--- Текст для чтения ---
Кто-то написал на стене похабщину. Я просто взбесился от злости. Только представьте себе, как Фиби и другие малыши увидят и начнут спрашивать, что это такое, а какой-нибудь грязный мальчишка им начнет объяснять – да еще по-дурацки, – что это значит, и они начнут думать о таких вещах и расстраиваться…

Маленькие дети иногда остаются без попечения родителей, тем более обязанности и желания за ними следить нет у старших детей. Опасность в том, что младшие повторяют любое поведение, не отличая плохое от хорошего. Проблема отношений младших детей со старшими сегодня актуальна. Я спросила своих сверстников – и, к сожалению, для многих ребят поколения Z семья не приравнивается к дому, поддержке и любви, а представляет из себя место конкуренции, страха, где нет понимания. У меня самой есть три младших сестры – и я постараюсь, как Колфилд, чтобы их «вылет» из комфортной обстановки дома в мир школы стал наиболее мягок.
Категорическое отношение к религии и консервативным убеждениям связано с мышлением подростков. Бог требует от людей полного отречения от желаний и развлечений, быть настолько смиренными, чтобы другие могли вытирать об тебя ноги, а от детей еще и беспрекословного послушания родителей. Не очень привлекательно звучит… Еще и строжайшие священники вечно постятся, от этого, наверное, и черствеют. «Честно говоря, я священников просто терпеть не могу», – понятный вывод из предыдущего мнения. Но как люди создают образы в голове, так их и ломают. Колфилд, когда встретил на вокзале двух улыбчивых монахинь, любящих литературу со всеми сюжетными и любовными интригами, увидел в их глазах радость, а не страдание от своей участи:

— Что же вы читали в этом году? Мне очень интересно узнать!
--- Исходные данные ---
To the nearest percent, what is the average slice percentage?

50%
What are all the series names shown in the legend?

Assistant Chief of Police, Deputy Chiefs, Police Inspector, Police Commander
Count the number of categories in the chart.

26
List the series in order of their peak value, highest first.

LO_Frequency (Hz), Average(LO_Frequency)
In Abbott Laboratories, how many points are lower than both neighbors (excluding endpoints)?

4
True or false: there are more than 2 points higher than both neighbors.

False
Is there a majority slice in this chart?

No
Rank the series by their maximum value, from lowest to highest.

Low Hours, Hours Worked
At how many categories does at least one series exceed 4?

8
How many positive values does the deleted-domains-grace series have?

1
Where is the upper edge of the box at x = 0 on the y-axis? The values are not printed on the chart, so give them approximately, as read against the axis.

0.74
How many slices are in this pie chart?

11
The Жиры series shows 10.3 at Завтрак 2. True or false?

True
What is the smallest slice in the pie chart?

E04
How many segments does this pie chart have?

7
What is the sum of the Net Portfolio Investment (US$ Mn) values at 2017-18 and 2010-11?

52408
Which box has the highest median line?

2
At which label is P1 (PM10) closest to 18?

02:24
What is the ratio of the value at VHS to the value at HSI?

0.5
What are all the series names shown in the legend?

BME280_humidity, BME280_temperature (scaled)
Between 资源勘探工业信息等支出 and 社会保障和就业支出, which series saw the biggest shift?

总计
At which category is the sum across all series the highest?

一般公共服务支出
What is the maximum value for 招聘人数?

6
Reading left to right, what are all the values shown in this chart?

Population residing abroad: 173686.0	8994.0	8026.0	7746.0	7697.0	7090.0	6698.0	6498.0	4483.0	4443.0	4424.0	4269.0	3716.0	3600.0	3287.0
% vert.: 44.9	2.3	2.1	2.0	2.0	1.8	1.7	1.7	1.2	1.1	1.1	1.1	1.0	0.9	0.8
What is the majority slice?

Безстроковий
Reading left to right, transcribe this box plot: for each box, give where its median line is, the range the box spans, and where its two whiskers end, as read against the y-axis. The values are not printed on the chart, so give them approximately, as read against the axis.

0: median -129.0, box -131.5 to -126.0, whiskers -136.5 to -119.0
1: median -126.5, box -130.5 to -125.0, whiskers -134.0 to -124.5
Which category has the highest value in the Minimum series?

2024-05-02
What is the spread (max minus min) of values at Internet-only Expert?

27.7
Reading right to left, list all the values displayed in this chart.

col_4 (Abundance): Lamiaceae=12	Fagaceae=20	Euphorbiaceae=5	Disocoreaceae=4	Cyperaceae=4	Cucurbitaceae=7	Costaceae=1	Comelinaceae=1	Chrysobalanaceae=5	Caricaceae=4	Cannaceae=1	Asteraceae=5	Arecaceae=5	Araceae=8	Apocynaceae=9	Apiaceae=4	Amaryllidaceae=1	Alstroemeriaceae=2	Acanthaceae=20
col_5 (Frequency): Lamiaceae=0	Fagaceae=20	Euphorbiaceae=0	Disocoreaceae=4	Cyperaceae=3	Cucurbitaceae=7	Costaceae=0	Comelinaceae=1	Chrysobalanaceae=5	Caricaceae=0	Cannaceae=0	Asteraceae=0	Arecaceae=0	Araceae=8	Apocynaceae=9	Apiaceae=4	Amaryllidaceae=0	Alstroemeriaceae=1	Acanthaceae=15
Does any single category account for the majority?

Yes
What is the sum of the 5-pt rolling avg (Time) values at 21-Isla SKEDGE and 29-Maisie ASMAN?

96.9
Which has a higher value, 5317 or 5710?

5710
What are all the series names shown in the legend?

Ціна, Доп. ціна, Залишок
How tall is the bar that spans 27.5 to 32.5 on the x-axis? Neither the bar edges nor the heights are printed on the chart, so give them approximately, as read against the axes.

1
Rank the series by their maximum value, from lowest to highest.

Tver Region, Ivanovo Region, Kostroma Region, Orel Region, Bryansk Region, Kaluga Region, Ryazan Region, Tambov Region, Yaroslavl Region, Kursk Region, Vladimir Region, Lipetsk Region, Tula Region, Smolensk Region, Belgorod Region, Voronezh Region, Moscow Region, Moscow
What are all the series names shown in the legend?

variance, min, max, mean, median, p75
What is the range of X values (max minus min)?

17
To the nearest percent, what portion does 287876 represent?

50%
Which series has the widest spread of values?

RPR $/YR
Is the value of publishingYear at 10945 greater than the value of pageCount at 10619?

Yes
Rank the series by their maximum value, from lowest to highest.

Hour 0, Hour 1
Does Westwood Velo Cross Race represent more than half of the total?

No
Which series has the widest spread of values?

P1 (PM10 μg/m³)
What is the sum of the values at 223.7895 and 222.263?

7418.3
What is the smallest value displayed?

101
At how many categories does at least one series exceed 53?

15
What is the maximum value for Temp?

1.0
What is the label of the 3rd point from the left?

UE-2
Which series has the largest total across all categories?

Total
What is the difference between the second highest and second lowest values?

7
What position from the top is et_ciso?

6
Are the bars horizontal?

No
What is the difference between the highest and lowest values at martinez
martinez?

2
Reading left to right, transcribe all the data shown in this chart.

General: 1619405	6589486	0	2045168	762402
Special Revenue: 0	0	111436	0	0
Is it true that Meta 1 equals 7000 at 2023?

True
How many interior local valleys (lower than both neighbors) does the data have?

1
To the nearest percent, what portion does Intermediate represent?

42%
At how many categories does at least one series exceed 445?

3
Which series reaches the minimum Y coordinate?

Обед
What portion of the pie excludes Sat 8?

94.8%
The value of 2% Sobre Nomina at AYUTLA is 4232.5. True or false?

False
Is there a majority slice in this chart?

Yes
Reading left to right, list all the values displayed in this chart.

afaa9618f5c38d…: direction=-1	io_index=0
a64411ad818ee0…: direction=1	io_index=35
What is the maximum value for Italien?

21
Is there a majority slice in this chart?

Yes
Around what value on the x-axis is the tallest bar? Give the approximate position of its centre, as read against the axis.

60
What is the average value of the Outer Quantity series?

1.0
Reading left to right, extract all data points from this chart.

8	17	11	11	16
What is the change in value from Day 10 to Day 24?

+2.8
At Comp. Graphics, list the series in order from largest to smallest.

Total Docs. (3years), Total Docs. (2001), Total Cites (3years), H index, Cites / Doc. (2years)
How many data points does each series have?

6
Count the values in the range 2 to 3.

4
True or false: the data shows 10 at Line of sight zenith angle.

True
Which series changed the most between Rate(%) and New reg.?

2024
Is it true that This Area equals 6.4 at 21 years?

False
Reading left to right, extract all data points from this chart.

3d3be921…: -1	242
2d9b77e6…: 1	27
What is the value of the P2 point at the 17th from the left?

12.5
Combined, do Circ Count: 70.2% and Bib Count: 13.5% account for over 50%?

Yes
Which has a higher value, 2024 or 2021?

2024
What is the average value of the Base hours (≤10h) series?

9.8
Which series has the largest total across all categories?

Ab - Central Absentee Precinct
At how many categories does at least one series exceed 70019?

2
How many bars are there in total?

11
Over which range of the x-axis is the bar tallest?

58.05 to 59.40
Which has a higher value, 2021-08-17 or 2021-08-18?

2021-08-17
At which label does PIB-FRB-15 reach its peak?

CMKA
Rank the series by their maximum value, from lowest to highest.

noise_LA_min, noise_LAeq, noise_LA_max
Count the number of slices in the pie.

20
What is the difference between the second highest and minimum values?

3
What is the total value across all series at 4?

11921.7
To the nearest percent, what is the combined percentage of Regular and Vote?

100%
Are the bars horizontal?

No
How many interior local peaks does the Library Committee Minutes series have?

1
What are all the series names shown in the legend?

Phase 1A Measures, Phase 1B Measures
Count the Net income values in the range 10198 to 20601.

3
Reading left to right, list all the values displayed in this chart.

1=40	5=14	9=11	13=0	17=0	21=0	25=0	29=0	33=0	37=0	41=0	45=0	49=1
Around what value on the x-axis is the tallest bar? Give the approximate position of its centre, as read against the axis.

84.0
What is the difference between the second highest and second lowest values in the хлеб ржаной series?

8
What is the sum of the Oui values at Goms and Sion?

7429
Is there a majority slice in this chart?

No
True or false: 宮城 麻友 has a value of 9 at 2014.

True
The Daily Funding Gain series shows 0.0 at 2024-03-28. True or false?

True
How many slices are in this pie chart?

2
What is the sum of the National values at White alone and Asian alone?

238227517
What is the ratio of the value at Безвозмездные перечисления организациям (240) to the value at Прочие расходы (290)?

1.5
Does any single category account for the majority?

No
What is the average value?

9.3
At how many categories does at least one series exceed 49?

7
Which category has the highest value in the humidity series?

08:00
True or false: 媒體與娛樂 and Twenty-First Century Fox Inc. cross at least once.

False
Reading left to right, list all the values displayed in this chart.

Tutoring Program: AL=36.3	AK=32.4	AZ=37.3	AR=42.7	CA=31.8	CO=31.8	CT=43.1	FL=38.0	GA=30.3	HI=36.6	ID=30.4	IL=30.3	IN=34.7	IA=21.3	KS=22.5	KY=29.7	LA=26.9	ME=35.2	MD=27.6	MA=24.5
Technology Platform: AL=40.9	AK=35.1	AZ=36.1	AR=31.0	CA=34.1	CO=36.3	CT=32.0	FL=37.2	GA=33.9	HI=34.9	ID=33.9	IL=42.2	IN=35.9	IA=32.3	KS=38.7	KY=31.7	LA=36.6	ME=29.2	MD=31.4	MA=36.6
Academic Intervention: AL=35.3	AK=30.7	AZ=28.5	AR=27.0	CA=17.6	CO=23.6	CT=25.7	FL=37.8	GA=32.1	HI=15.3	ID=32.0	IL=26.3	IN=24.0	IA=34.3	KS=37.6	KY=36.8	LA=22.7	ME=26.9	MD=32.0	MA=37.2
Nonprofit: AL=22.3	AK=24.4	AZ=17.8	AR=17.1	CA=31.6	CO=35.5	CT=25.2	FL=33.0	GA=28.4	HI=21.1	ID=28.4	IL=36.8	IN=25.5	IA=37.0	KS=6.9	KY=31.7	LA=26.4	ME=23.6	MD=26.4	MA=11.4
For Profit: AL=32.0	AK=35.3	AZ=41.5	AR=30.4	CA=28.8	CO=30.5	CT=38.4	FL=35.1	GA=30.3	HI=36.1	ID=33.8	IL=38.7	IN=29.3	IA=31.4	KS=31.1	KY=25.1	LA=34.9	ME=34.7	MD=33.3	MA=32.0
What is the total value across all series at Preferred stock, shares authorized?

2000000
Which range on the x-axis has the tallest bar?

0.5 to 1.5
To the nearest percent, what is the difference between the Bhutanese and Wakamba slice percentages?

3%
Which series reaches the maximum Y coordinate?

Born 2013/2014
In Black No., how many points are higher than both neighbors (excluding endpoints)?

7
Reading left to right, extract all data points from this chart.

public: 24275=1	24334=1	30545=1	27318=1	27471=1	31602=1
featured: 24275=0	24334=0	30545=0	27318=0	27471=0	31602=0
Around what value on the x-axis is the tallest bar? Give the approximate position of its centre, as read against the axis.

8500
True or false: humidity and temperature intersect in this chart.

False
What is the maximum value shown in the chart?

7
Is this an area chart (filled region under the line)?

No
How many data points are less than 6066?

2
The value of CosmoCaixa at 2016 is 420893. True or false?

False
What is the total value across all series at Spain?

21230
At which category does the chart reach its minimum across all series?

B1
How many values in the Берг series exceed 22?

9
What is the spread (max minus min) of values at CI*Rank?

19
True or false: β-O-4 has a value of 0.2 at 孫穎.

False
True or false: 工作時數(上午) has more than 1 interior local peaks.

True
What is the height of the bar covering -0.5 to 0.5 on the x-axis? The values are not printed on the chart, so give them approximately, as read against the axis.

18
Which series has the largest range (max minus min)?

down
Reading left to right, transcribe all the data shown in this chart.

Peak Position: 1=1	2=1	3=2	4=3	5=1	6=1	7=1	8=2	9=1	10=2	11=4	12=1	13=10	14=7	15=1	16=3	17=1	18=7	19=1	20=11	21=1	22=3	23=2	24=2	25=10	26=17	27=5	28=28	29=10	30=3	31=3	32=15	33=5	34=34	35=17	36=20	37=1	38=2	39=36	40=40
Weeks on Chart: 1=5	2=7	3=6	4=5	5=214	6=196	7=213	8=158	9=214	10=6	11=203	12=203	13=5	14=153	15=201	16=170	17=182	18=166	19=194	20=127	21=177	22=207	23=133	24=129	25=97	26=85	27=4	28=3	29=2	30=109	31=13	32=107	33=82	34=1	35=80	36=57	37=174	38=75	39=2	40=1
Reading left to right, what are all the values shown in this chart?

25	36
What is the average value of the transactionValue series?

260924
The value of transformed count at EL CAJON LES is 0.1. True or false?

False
---
Задания.
**A.** Перечислите все требования, которые Бог, согласно тексту о Колфилде, предъявляет к людям.
**B.** Повторите дословно отрывок из текста о Колфилде, начиная со слов «Категорическое отношение к» и заканчивая словами «очень интересно узнать!».
**C.** Допишите продолжение текста о Колфилде после его последней фразы.

Ответы по заданиям.
**A.**
- полное отречение от желаний и развлечений;
- быть настолько смиренными, чтобы другие могли вытирать об тебя ноги;
- от детей ещё и беспрекословное послушание родителям.

**B.**
Категорическое отношение к религии и консервативным убеждениям связано с мышлением подростков. Бог требует от людей полного отречения от желаний и развлечений, быть настолько смиренными, чтобы другие могли вытирать об тебя ноги, а от детей еще и беспрекословного послушания родителей. Не очень привлекательно звучит… Еще и строжайшие священники вечно постятся, от этого, наверное, и черствеют. «Честно говоря, я священников просто терпеть не могу», – понятный вывод из предыдущего мнения. Но как люди создают образы в голове, так их и ломают. Колфилд, когда встретил на вокзале двух улыбчивых монахинь, любящих литературу со всеми сюжетными и любовными интригами, увидел в их глазах радость, а не страдание от своей участи:

— Что же вы читали в этом году? Мне очень интересно узнать!

**C.**
Приветливая такая, добраz <…>
— Ах, «Ромео и Джульетта»! Какая прелесть! Вам, наверно, очень понравилось? – Она говорила совсем не как монахиня.

Увидеть за стереотипным образом живого человека многого стоит, тем более с юношеским нигилизмом. Холден же на протяжении всей книги составляет мнение и оценивает всех, кого встречает.
Чтобы судить, надо считать себя лучше других или быть таковым. При чтении раздражение героя передалось и мне; возникло тяжелое ощущение, что все вокруг Колфилда – потерянные, опустошенные, опошленные и глупые. Почему он противопоставляет себя персонажам, хотя сам часто обманывает, делает странные поступки (детская «взрослость»), смотрит на всех с презрением? Или сцена, когда Колфилд приходит проститься со своим учителем перед отъездом… Но вместо уважения или хотя бы терпения к его старости и любви он испытывает отвращение. Палитра эмоций Холдена в доме Спенсера имела три оттенка: тоска, ненависть, жалость. Кольцевую композицию в этом отрывке создает фраза, которая не красит героя: «Не люблю я стариков в пижамах или в халатах. Вечно у них грудь наружу, все их старые ребра видны. И ноги жуткие». Потом сменяется раздражительными замечаниями («Не поймешь, оттого ли он качает головой, что задумался, или… он уже совсем старикашка и ни хрена не понимает»), но при прощанье ему «вдруг стало жалко его до чертиков». По духу Холден Колфилд напоминает мне старика-ворчуна Уве из романа Фредрика Бакмана. Оба героя раздражаются на всех и вся. Но в конце книги герой Сэлинджера душевно разговаривает с сестрой Фиби, которую он сильно любит, а Уве в последний день жизни исполняет мечту маленькой дочки соседки Парване, называющей его дедушкой.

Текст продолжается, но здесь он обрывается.